I'm grateful for this very sensitive teacher and I'm so glad my Dahlia stood up for herself and immediately told the teacher instead of internalizing it. But, I'm also very aware that this is just the beginning.

You handled this beautifully!

Magi said...

You both handled that so well. I'm impressed. I also need to remember this when I have to deal with a similar situation. I guess it's too late to wrap 'em up in cotton batting and keep them from ever being hurt?

Half Gaelic, Half Garlic! said...

You said it, she is one special little girl!! I am so happy that she is sticking with her usual lunch.....that speaks volumes!!

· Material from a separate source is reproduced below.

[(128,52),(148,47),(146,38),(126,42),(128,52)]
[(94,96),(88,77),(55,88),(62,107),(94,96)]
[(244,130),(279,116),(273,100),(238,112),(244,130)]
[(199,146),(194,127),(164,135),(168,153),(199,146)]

I am so sorry that you both had to deal with this situation......I can only imagine how upset she was.....and you too!! You handled it all so well......just as I would expect. Not onlye is The Tongginator a very special girl.....her Mommy is an AMAZINGLY STRONG AND SMART WOMAN!!!

xo,

Lisa

Sharie said...

Nice work! I wouldn't call that being a momma bear. I'd call that being a good mom, who listens and responds appropriately.

Annie said...

She is a very special girl and you are a very special Momma Bear!!!! I think you handeled that perfectly and I think TM is one lucky little girl and not because she was adopted but because she has one fabulous Momma:)

Suzy said...

I know kiddos do mean things intentionally - I guess trying stuff out to see how it feels, what they can get away with, etc, hopefully not because they REALLY want to hurt someone. I so hope the situation is handled in such a way that the perpetrators learn WHY what they did is wrong, how to avoid doing it in the future but without feeling resentful. And the Momma Bear? That can be incredibly powerful and overwhelming, can't it? I remember storming across a playground ready to "correct" the little boy who pushed my son down. Thank goodness I had a few moments to compose myself and realize he was just a little kid doing what little kids do. Bless your hearts! Hang in there.

anymommy said...

She truly is. I learn so much from you. I mean that. You handled this so beautifully, with your daughter and with her teacher.

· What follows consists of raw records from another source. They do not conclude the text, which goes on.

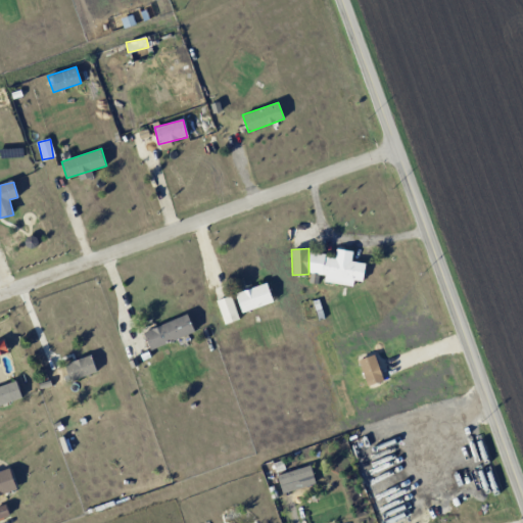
[(363,281),(365,263),(351,262),(352,251),(336,249),(335,258),(325,257),(322,282),(352,285),(353,280),(363,281)]
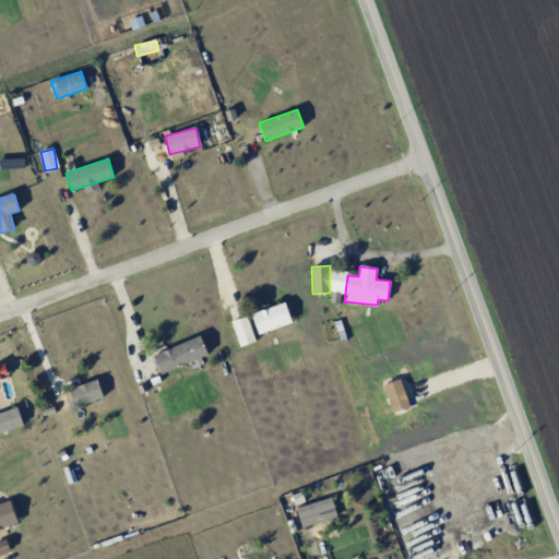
[(258,333),(292,322),(285,302),(251,314),(258,333)]
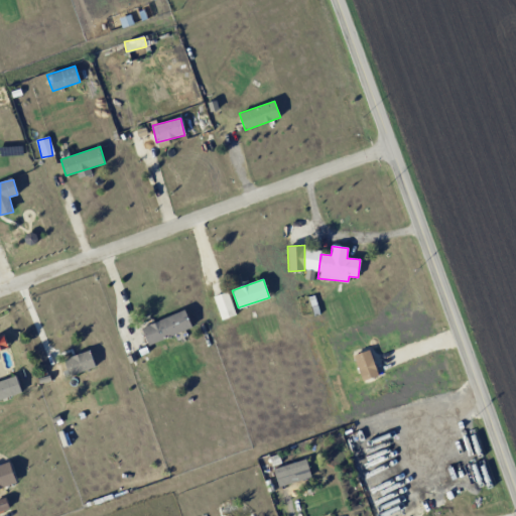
[(236,314),(228,291),(214,296),(222,319),(236,314)]
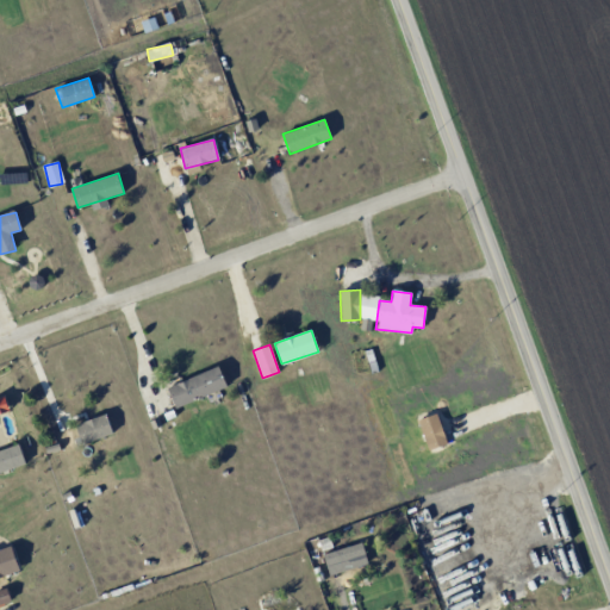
[(226,386),(218,366),(167,387),(176,408),(226,386)]
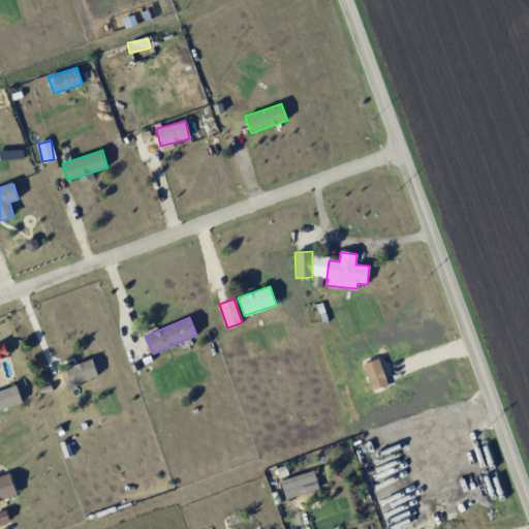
[(65,369),(71,385),(98,376),(92,359),(65,369)]
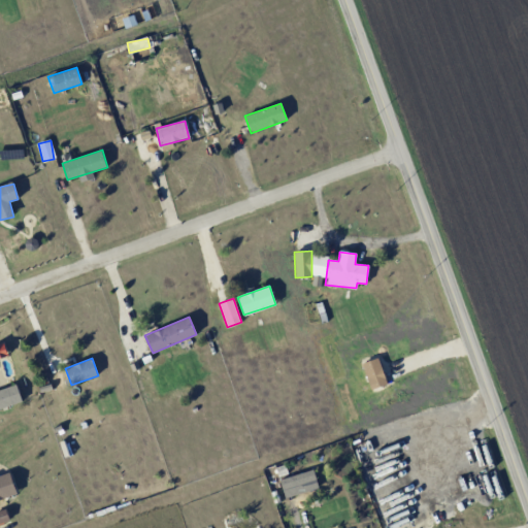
[(15,385),(0,389),(0,408),(22,402),(15,385)]
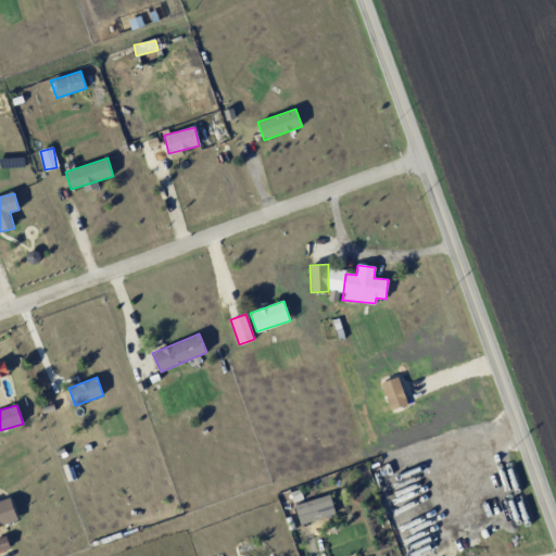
[(297,515),(332,506),(329,495),(294,504),(297,515)]
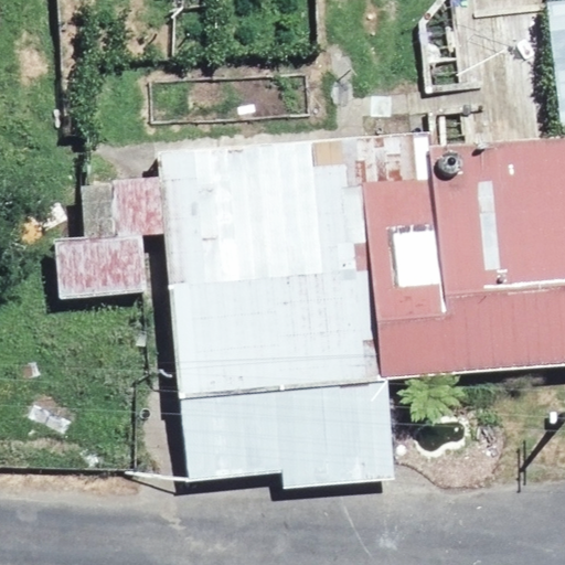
[(560,126),(564,125),(564,0),(547,2),(560,126)]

Colin and Jill Canada said...

You know I save your posts in my favs for possible reference later, because you are a fab mummy and I learn important life lessons from you ALL! THE! TIME!

You never deal with stuff under pressure, you are patient and kind and I wish I was more like you.

And is she ever special. Bless her little heart.

Jill

Jill said...

Classic response from a CLASSY mama! Well done girl!

Dita said...

The fact that she is determined to continue to eat the food that she LIKES rather than cave to peer pressure at this age just speaks volumes, TM...VOLUMES...about who she is in her core, about the mother who continues to champion and empower her and about the people in place who are gently guiding and protecting her (Ms. Confetti) when you are not there.

I am amazed at her strength and courage. I don't know if I could have done the same at her age.
I am inspired by your ability to navigate these uncharted waters with your daughter and leave no stone unturned in events that shape her life.

Excellent email!

thegypsymama said...

That kid is destined for greatness! GREAT-NESS!

Anonymous said...

Have you considered even for a moment the possibility that the comments may not have actually been racist? The term "Chinese" may have legitimately been referring to the food. Yes, the kids were being unquestionably cruel with their teasing and it was entirely right to contact the teacher to put an immediate end to it. But immediately leaping to "racist" is attributing meaning to the event which may or may not have been present. And in the end, the motivation for the teasing is entirely immaterial, since the behavior is unacceptable regardless. So why tar the offending children with potentially incorrect accusations of such deeply malicious intent?